Available data >>
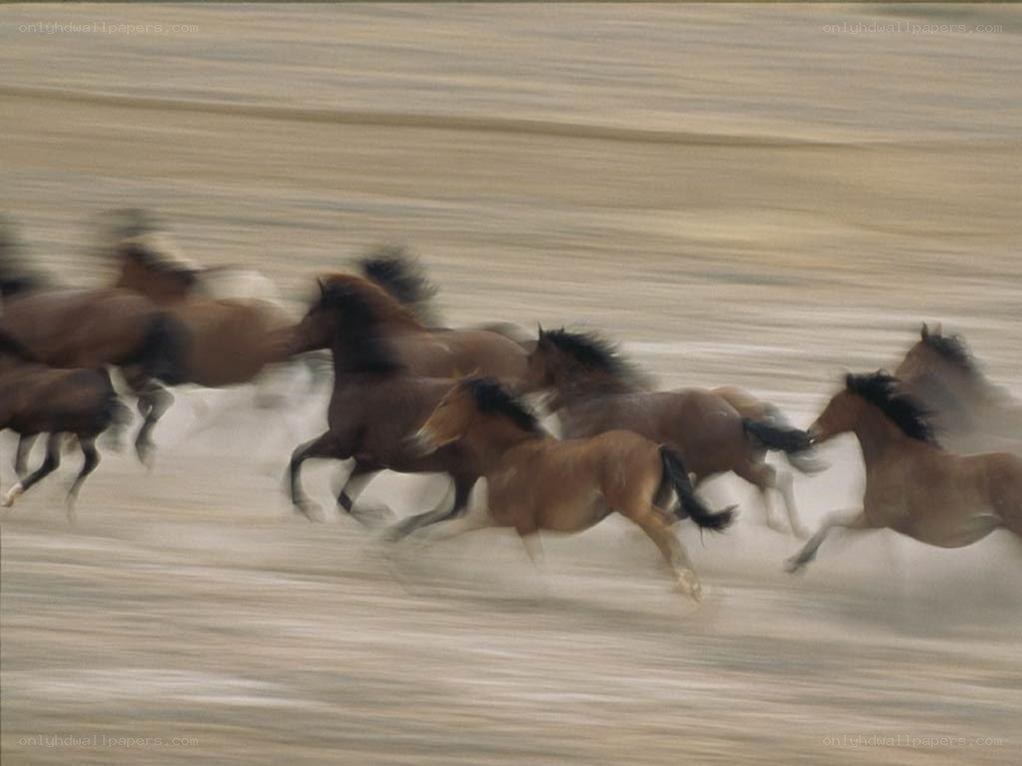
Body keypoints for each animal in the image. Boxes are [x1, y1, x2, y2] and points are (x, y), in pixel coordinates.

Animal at [0, 330, 131, 517]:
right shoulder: (30, 431)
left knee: (53, 462)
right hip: (80, 433)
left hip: (61, 428)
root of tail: (109, 395)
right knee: (89, 460)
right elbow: (19, 462)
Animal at [287, 278, 486, 530]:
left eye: (313, 312)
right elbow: (343, 498)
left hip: (463, 471)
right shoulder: (370, 460)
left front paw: (307, 507)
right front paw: (377, 515)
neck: (366, 379)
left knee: (455, 508)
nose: (290, 341)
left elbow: (298, 456)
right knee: (453, 506)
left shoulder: (340, 444)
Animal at [409, 376, 736, 601]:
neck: (509, 452)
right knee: (668, 526)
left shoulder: (517, 522)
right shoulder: (493, 518)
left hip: (634, 508)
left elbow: (537, 561)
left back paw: (691, 587)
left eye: (444, 403)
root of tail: (656, 447)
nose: (419, 438)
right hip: (650, 503)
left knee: (663, 531)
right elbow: (446, 533)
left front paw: (549, 591)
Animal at [519, 328, 821, 537]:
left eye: (532, 358)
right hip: (714, 465)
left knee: (772, 480)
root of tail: (739, 418)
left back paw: (791, 528)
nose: (520, 387)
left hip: (734, 464)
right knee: (765, 481)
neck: (593, 396)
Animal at [786, 371, 1022, 574]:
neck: (892, 455)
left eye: (835, 404)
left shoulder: (874, 518)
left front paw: (798, 560)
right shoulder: (871, 519)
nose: (810, 432)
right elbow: (835, 529)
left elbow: (831, 520)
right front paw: (801, 560)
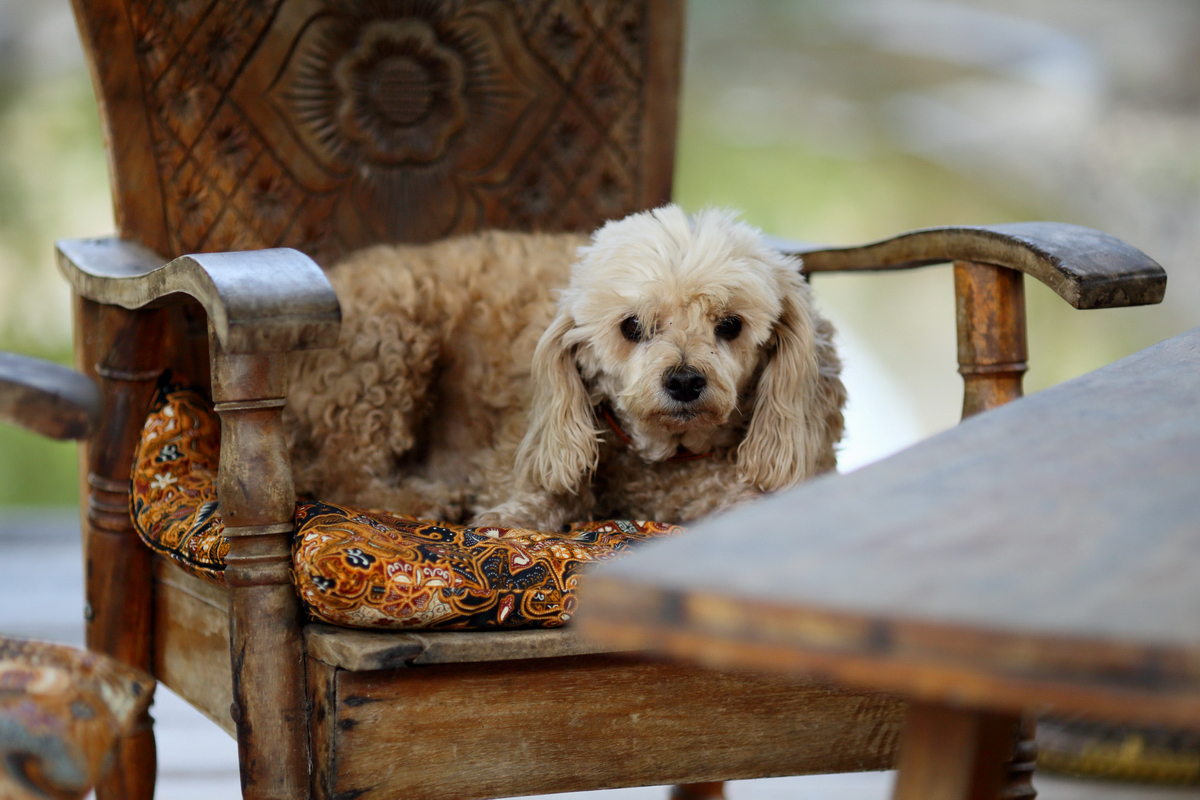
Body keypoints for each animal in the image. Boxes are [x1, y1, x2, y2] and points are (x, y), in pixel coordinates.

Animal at [283, 205, 846, 531]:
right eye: (632, 326)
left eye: (730, 325)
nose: (684, 381)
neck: (669, 460)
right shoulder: (514, 454)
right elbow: (550, 493)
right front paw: (514, 514)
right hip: (389, 343)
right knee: (341, 473)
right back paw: (429, 500)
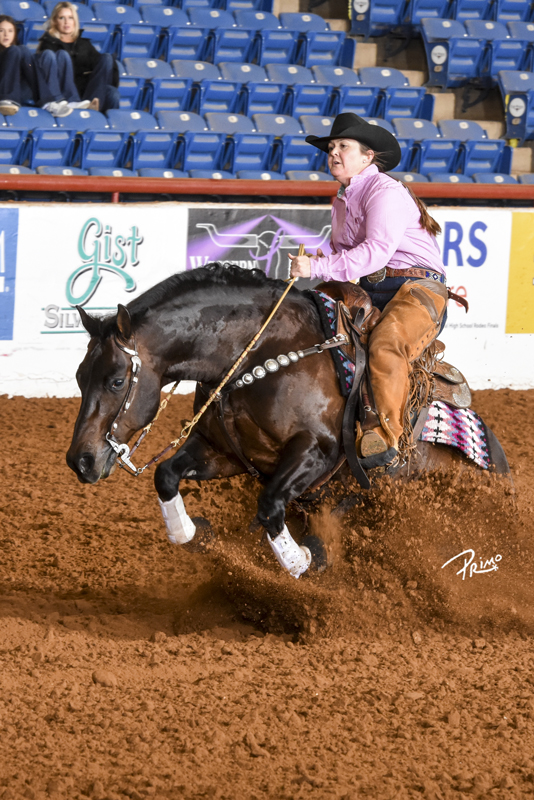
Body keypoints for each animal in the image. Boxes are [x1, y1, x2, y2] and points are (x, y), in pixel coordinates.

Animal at [67, 266, 510, 580]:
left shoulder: (317, 453)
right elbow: (166, 474)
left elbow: (270, 506)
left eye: (116, 380)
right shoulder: (223, 452)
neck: (260, 353)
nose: (80, 460)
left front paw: (304, 560)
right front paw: (192, 534)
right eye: (78, 376)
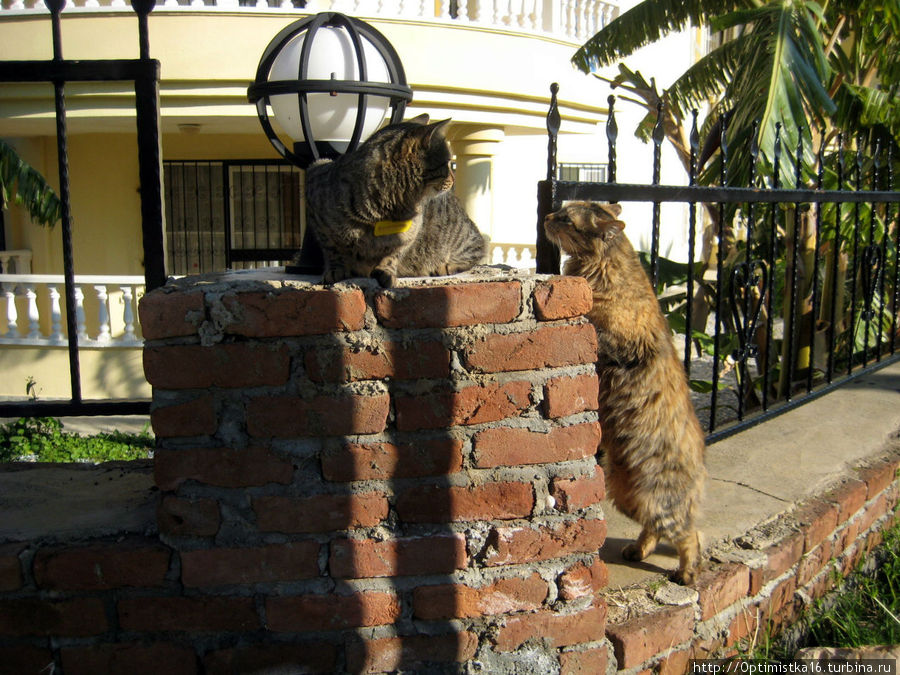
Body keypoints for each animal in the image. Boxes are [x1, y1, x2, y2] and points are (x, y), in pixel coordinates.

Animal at [304, 114, 488, 288]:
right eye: (447, 162)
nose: (454, 177)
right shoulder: (315, 197)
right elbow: (333, 250)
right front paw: (336, 269)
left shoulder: (410, 232)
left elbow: (393, 254)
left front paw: (386, 271)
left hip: (465, 240)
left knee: (476, 252)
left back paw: (444, 266)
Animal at [544, 201, 708, 588]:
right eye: (559, 211)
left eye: (566, 218)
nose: (545, 217)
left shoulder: (622, 342)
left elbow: (597, 326)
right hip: (628, 497)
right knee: (656, 530)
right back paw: (637, 550)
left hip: (659, 503)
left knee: (690, 536)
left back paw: (686, 573)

What is required >>
The exercise is to copy out every line above that has the word "back" in it.

Answer for this exercise >>
left back paw: (691, 587)
left back paw: (791, 528)
right back paw: (429, 500)
left back paw: (444, 266)
right back paw: (637, 550)
left back paw: (686, 573)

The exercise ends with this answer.